> **Data to examine**
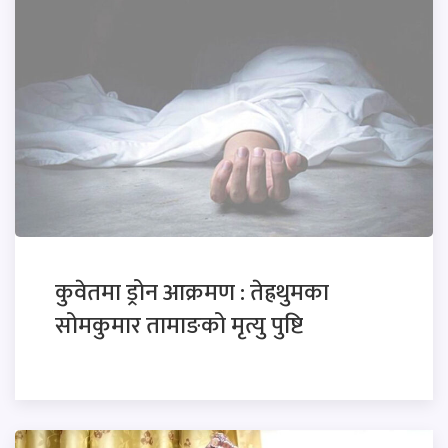
कुवेतमा ड्रोन आक्रमण : तेह्रथुमका
सोमकुमार तामाङको मृत्यु पुष्टि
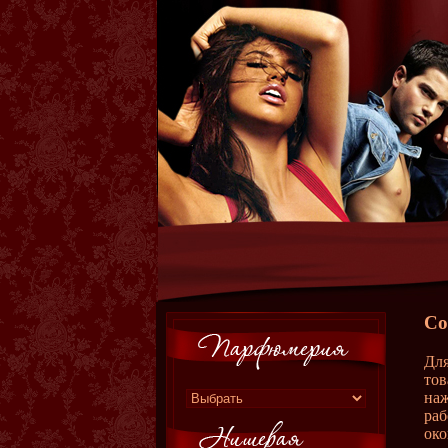
Со
Для
тов
наж
раб
око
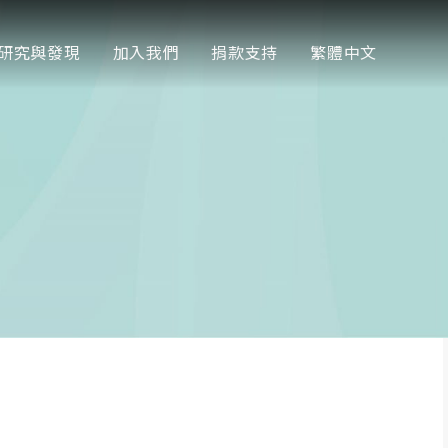
研究與發現
加入我們
捐款支持
繁體中文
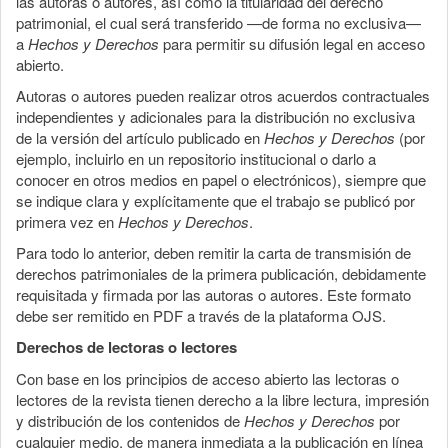
las autoras o autores, así como la titularidad del derecho
patrimonial, el cual será transferido —de forma no exclusiva—
a
Hechos y Derechos
para permitir su difusión legal en acceso
abierto.
Autoras o autores pueden realizar otros acuerdos contractuales
independientes y adicionales para la distribución no exclusiva
de la versión del artículo publicado en
Hechos y Derechos
(por
ejemplo, incluirlo en un repositorio institucional o darlo a
conocer en otros medios en papel o electrónicos), siempre que
se indique clara y explícitamente que el trabajo se publicó por
primera vez en
Hechos y Derechos
.
Para todo lo anterior, deben remitir la carta de transmisión de
derechos patrimoniales de la primera publicación, debidamente
requisitada y firmada por las autoras o autores. Este formato
debe ser remitido en PDF a través de la plataforma OJS.
Derechos de lectoras o lectores
Con base en los principios de acceso abierto las lectoras o
lectores de la revista tienen derecho a la libre lectura, impresión
y distribución de los contenidos de
Hechos y Derechos
por
cualquier medio, de manera inmediata a la publicación en línea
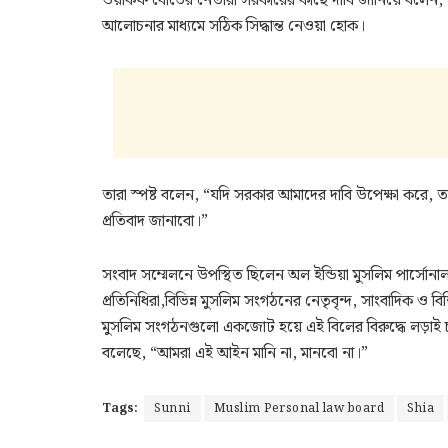
ওয়াকফ বোর্ডের নেতারা সরকারের কাছে দাবি জানিয়ে বলেন, এই 
আলোচনার মাধ্যমে সঠিক সিদ্ধান্ত নেওয়া হোক।
তারা স্পষ্ট বলেন, “যদি সরকার আমাদের দাবি উপেক্ষা করে, 
প্রতিবাদ জানাবো।”
সংবাদ সম্মেলনে উপস্থিত ছিলেন অল ইন্ডিয়া মুসলিম পার্সোনাল 
প্রতিনিধিরা,বিভিন্ন মুসলিম সংগঠনের নেতৃবৃন্দ, সাংবাদিক ও বিশিষ
মুসলিম সংগঠনগুলো একজোট হয়ে এই বিলের বিরুদ্ধে লড়াই চ
বলেছে, “আমরা এই আইন মানি না, মানবো না।”
Tags:
Sunni
Muslim Personal law board
Shia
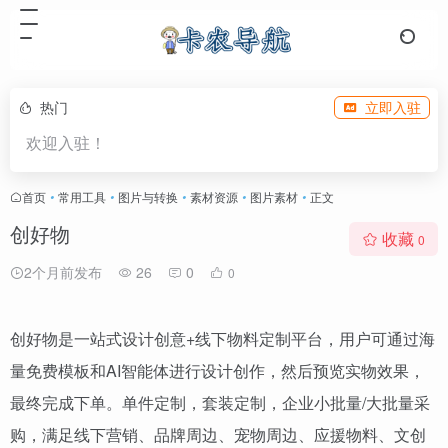
热门
立即入驻
欢迎入驻！
首页
•
常用工具
•
图片与转换
•
素材资源
•
图片素材
•
正文
创好物
收藏
0
2个月前发布
26
0
0
创好物是一站式设计创意+线下物料定制平台，用户可通过海
量免费模板和AI智能体进行设计创作，然后预览实物效果，
最终完成下单。单件定制，套装定制，企业小批量/大批量采
购，满足线下营销、品牌周边、宠物周边、应援物料、文创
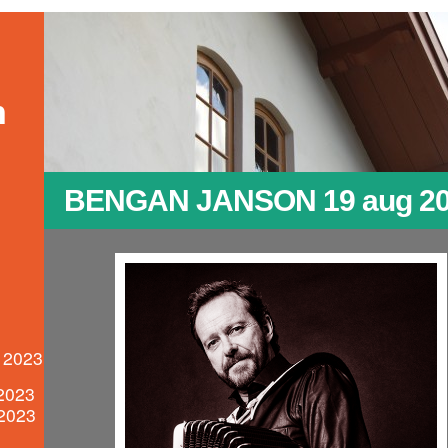
n
BENGAN JANSON 19 aug 2
t 2023
2023
2023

> **What you are asked to do**
Reproduce the material in full, word for word, and omit the pictures.

> **Task response**
कुवेतमा ड्रोन आक्रमण : तेह्रथुमका
सोमकुमार तामाङको मृत्यु पुष्टि
Со
Для
тов
наж
раб
око
研究與發現
加入我們
捐款支持
繁體中文
las autoras o autores, así como la titularidad del derecho
patrimonial, el cual será transferido —de forma no exclusiva—
a
Hechos y Derechos
para permitir su difusión legal en acceso
abierto.
Autoras o autores pueden realizar otros acuerdos contractuales
independientes y adicionales para la distribución no exclusiva
de la versión del artículo publicado en
Hechos y Derechos
(por
ejemplo, incluirlo en un repositorio institucional o darlo a
conocer en otros medios en papel o electrónicos), siempre que
se indique clara y explícitamente que el trabajo se publicó por
primera vez en
Hechos y Derechos
.
Para todo lo anterior, deben remitir la carta de transmisión de
derechos patrimoniales de la primera publicación, debidamente
requisitada y firmada por las autoras o autores. Este formato
debe ser remitido en PDF a través de la plataforma OJS.
Derechos de lectoras o lectores
Con base en los principios de acceso abierto las lectoras o
lectores de la revista tienen derecho a la libre lectura, impresión
y distribución de los contenidos de
Hechos y Derechos
por
cualquier medio, de manera inmediata a la publicación en línea
ওয়াকফ বোর্ডের নেতারা সরকারের কাছে দাবি জানিয়ে বলেন, এই 
আলোচনার মাধ্যমে সঠিক সিদ্ধান্ত নেওয়া হোক।
তারা স্পষ্ট বলেন, “যদি সরকার আমাদের দাবি উপেক্ষা করে, 
প্রতিবাদ জানাবো।”
সংবাদ সম্মেলনে উপস্থিত ছিলেন অল ইন্ডিয়া মুসলিম পার্সোনাল 
প্রতিনিধিরা,বিভিন্ন মুসলিম সংগঠনের নেতৃবৃন্দ, সাংবাদিক ও বিশিষ
মুসলিম সংগঠনগুলো একজোট হয়ে এই বিলের বিরুদ্ধে লড়াই চ
বলেছে, “আমরা এই আইন মানি না, মানবো না।”
Tags:
Sunni
Muslim Personal law board
Shia
热门
立即入驻
欢迎入驻！
首页
•
常用工具
•
图片与转换
•
素材资源
•
图片素材
•
正文
创好物
收藏
0
2个月前发布
26
0
0
创好物是一站式设计创意+线下物料定制平台，用户可通过海
量免费模板和AI智能体进行设计创作，然后预览实物效果，
最终完成下单。单件定制，套装定制，企业小批量/大批量采
购，满足线下营销、品牌周边、宠物周边、应援物料、文创
n
BENGAN JANSON 19 aug 2
t 2023
2023
2023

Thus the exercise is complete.